TEXT EXTRACT ::
Then I read the Morningside Middle School's principal's remarks:

"Goodwine said she could tell during Benton's interview that Benton would be a good fit for Morningside, and her prediction has come true. Benton has a good heart and a good spirit, and she'll pick the most difficult students in her class to work with and help, Goodwine said."

Was there ever any doubt that Benton would be hired? Are we being asked to believe that Goodwine didn't know that Benton was the wife of the new principal at Burke High School?

This was the article's punch-line: "'If she was not my wife, I'd love for her to teach in my school,' said Charles Benton, principal of Burke High School. 'I'm real excited for her.'"

Saturday, April 12, 2008

CCSD Alert: Principal Suspended

Too late for Saturday's paper (naturally), CCSD announced the indefinite suspension with pay of Eric Vernold, the principal of North Charleston High School. According to News Channel 4, it's over a "personnel" issue. Some details will follow presumably at Monday night's School Board meeting.

According to the P & C's on-line version,

"Schools Superintendent Nancy McGinley said it was a personnel issue and that she could not comment further on the circumstances of his leave.

School officials are doing an investigation, and an assistant principal is temporarily charge of the school, she said. She hoped to have more resolution to the situation by Tuesday.

Vernold was in his first year as principal at North Charleston High."

WRITTEN PROBLEM 1 :: Reproduce the counting rows below verbatim, leaving out the pictures.
The rows and the excerpt come from unrelated sources.

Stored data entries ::

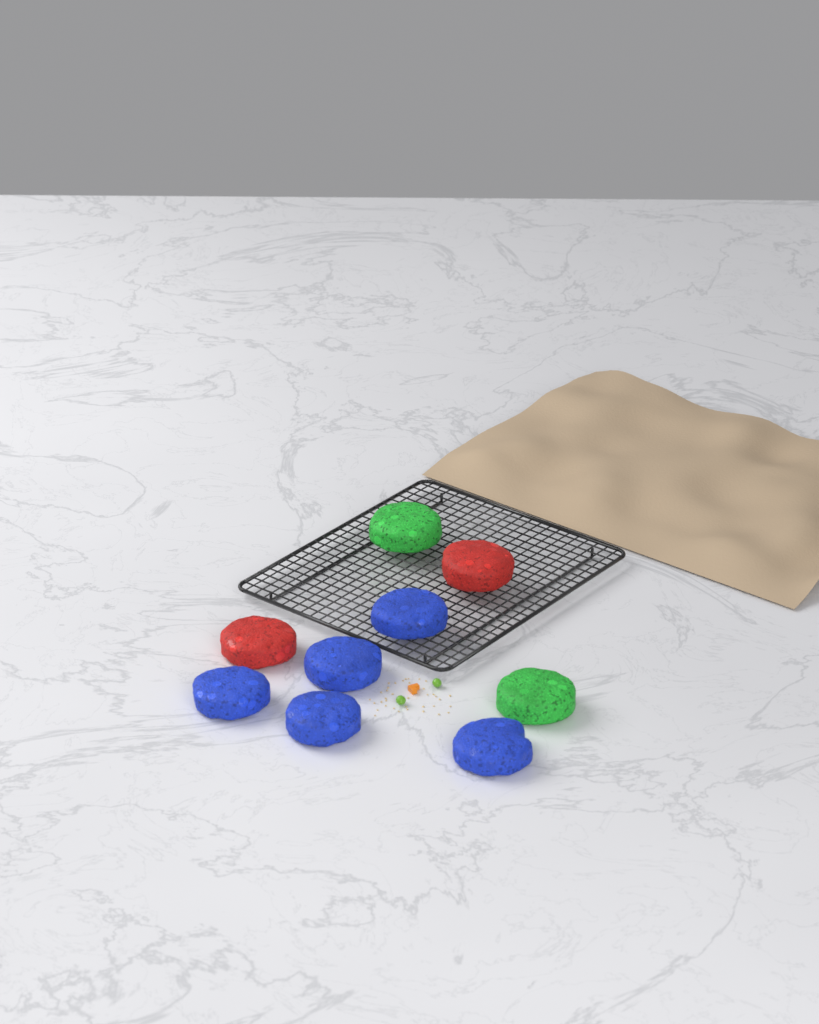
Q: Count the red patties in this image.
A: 2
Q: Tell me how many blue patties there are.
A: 5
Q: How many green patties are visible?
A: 2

WRITTEN PROBLEM 2 :: Extend the excerpt about Charleston school principals, picking up after its last sentence.

TASK RESPONSE 1 ::
Q: Count the red patties in this image.
A: 2
Q: Tell me how many blue patties there are.
A: 5
Q: How many green patties are visible?
A: 2

TASK RESPONSE 2 ::
North Charleston High School started this school year without a principal because McGinley failed to replace David Colwell, its previous successful two-year principal (who had also worked at the school the previous 18 years), after Colwell took an out-of-state job. We hope he didn't leave because of an unfriendly attitude on behalf of 75 Calhoun! The school was also short of two assistant principals in August! Why?

Vernold replaced Colwell in October in the midst of a complete breakdown of discipline at the school. We could argue that waiting until then for a permanent principal was not the wisest choice on McGinley's part. Supposedly, Vernold's experience in a rural high school in upstate New York made him qualified for the job.

I always wondered why.

Monday, January 28, 2008

Finally, Some Respect: Misleading Headline

"States Fight Teacher Abuse" announced the headline above the fold in Monday's P & C.

Most teachers reading that headline must have had the same reaction as my cohorts and I: thank goodness, someone has finally realized how abused many teachers are in this country and is prepared to address the verbal and physical abuse that makes the lives of some dedicated teachers miserable and causes many to leave the profession entirely.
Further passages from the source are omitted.